APPLICATION OF PLASMA-ELECTROLYTE COATINGS ON TITANIUM WITH REFRACTORY METALS FOR DETOXIFICATION OF ENVIRONMENTS FROM POLLUTING SUBSTANCES

Abstract

Based on the review of the peculiarities of the photocatalytic processes, the peculiarities of the catalytic action of oxide systems based on titanium dioxide are determined. It is shown that TiO2 is one of the most chemically and thermally stable and non-toxic inorganic oxides of semiconductors, whose photocatalytic activity is manifested by irradiation with ultraviolet part of the spectrum (λ 320–400 nm) and allows the oxidation of a significant amount of toxic agents to water and carbon dioxide. The essence of the photocatalytic process of oxidation of toxicants under the action of UV radiation on the TiO2 surface is considered. The proposed technology of photocatalytic detoxification of contaminants is economically available, environmentally friendly and allows its widespread use, in particular for autonomous systems, including dual purpose. It is established that the main requirements for materials for photocatalysis are their chemical and biological inertness, photocatalytic stability and activity, low cost. It is shown that the most rational technological form of the photocatalyst is the application (synthesis) of the catalytic layer on structured metal substrates, in particular titanium alloys. It is proved that these catalytic oxide systems can be effectively formed by the method of plasma-electrolyte oxidation in aqueous electrolytes with the addition of dopant metal compounds that increase the photocatalytic activity of the obtained heterooxide systems. It is proposed to use tungsten oxides of variable valence as the target additive.

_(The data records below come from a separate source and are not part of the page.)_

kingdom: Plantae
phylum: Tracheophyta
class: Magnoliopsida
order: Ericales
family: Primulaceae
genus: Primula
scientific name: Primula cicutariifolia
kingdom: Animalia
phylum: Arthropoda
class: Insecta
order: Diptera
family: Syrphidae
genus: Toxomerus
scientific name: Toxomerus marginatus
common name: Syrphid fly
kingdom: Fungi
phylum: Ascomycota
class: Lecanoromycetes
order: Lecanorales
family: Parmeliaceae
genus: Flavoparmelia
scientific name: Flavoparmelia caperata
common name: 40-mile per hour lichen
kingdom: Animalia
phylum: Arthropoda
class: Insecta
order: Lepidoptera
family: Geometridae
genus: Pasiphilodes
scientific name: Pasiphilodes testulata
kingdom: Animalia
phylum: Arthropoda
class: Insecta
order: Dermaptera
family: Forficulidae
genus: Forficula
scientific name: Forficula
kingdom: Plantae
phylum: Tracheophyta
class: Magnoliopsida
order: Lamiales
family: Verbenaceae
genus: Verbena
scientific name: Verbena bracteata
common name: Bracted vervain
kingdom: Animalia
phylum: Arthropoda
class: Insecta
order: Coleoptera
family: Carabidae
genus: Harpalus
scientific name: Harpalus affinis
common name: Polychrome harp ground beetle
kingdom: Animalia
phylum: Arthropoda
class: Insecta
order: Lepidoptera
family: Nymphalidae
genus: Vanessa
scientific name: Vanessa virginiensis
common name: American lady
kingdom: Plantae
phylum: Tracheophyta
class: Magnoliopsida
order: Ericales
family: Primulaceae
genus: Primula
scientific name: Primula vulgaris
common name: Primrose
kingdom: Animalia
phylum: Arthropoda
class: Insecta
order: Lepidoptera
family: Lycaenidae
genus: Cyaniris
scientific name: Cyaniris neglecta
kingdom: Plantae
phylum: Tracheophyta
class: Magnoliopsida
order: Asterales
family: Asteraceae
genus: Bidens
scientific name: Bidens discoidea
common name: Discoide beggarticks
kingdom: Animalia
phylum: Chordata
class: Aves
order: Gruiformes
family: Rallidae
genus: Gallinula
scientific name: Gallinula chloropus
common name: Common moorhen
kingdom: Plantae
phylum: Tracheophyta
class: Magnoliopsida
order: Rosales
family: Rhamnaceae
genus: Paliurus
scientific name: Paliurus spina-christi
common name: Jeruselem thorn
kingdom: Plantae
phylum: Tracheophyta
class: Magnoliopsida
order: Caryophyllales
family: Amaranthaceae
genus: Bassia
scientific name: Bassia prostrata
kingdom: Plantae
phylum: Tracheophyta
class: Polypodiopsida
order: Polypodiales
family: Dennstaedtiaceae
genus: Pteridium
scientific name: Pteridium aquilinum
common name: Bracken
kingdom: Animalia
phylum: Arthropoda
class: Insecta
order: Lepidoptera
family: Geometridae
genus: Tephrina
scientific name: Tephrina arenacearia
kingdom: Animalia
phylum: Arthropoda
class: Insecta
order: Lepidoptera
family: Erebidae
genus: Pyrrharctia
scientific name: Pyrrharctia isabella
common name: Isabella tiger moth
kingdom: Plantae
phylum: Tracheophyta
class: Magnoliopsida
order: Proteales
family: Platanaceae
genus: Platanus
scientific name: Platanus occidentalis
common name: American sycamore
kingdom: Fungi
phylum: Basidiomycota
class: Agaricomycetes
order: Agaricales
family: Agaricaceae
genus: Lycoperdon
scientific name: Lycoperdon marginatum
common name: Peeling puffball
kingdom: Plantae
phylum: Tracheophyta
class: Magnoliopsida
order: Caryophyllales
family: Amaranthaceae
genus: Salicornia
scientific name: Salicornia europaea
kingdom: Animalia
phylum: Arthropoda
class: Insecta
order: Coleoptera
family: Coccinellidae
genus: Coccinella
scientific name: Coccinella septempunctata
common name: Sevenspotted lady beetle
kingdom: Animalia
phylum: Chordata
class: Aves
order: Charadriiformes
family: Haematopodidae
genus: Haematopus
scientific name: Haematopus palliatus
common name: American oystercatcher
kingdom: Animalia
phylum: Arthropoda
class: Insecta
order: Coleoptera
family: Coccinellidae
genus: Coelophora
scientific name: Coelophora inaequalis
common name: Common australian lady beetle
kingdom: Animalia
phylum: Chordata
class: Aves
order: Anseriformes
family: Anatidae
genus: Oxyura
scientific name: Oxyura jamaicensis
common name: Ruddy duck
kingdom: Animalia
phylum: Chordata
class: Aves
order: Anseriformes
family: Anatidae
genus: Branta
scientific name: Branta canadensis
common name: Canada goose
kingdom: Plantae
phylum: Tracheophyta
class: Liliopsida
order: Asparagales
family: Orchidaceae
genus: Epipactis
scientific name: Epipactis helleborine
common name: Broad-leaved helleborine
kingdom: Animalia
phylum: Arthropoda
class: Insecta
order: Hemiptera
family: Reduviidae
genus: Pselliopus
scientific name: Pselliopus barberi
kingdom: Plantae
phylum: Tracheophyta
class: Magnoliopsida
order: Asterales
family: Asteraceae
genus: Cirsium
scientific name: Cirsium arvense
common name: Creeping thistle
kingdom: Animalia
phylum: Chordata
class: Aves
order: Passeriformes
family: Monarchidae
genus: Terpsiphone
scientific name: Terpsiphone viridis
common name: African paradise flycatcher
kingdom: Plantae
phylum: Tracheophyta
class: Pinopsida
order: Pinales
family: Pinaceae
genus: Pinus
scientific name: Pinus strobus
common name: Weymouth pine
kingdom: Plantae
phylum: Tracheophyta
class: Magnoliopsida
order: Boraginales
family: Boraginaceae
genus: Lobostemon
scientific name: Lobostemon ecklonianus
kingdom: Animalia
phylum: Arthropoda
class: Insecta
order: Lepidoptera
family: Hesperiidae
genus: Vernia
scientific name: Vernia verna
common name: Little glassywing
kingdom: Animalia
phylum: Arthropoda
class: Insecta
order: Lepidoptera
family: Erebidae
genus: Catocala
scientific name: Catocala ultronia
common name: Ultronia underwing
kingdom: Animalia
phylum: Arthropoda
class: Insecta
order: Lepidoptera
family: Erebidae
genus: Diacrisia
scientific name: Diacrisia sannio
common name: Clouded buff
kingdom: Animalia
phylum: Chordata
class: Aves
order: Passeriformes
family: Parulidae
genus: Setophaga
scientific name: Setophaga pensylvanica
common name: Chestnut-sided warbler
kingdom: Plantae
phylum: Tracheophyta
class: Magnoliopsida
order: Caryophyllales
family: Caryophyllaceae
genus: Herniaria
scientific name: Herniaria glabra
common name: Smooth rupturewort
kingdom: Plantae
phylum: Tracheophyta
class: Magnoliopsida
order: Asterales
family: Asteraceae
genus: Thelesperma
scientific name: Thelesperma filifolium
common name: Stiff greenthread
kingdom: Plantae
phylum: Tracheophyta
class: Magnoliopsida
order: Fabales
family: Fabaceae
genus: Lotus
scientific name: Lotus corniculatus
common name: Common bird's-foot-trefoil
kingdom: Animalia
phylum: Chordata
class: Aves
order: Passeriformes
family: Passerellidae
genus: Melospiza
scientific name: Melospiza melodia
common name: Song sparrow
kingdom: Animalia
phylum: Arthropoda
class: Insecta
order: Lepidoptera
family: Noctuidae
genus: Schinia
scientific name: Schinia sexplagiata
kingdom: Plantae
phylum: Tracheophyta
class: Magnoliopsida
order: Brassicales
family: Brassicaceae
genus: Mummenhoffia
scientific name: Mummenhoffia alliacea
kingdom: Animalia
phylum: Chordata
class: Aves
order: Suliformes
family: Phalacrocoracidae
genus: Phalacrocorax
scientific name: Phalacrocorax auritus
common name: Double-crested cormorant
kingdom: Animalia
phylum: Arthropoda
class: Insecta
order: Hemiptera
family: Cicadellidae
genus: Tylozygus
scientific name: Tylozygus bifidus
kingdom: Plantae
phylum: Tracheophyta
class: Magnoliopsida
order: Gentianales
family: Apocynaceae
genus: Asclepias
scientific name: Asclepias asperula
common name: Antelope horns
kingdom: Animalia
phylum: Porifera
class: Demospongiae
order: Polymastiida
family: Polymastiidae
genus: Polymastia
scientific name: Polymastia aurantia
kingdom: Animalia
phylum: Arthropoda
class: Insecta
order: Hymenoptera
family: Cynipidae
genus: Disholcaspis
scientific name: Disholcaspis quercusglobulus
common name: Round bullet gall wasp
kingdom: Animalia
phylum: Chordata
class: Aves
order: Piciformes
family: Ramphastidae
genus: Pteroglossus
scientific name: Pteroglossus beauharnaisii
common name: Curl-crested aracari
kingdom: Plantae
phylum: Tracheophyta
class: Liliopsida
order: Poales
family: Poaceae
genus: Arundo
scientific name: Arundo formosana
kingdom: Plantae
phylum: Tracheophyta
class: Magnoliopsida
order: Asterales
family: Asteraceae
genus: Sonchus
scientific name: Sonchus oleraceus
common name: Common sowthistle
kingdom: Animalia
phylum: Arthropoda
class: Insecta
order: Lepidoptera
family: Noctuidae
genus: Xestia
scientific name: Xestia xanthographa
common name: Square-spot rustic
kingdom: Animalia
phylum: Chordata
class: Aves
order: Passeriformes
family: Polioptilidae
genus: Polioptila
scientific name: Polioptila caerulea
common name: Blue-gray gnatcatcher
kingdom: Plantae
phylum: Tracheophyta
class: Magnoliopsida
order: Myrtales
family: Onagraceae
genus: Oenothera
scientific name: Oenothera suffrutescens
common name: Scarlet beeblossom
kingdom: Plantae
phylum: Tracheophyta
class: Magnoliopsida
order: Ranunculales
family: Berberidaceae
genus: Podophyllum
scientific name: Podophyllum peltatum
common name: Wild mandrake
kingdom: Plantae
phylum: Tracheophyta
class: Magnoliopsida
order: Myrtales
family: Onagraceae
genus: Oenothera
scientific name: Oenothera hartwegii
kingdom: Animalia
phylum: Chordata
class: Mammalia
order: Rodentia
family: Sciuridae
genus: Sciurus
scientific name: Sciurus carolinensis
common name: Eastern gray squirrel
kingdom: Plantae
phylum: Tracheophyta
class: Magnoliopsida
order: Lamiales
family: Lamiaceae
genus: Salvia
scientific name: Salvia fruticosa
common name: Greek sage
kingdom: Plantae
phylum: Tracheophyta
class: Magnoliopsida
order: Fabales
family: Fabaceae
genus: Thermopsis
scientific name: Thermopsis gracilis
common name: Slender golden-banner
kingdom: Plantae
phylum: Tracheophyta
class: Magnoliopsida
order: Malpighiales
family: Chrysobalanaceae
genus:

The kinetic regularities of the process of plasma-electrolytic oxidation of titanium VT1-0 in a diphosphate-borate electrolyte with the addition of tungstates have been studied. It is shown that in an electrolyte of this type at a current density of 1.0 A/dm2 in the galvanostatic mode for 30 min a uniform coating of TiO2·WxOy with a tubular torus-like structure and tungsten content of 2.5–7.5 wt.% is formed. The predicted quantitative composition of the heteroxide layer in combination with the surface morphology creates the preconditions for high catalytic activity of the synthesized coating for detoxification of media from anthropogenic pollutants.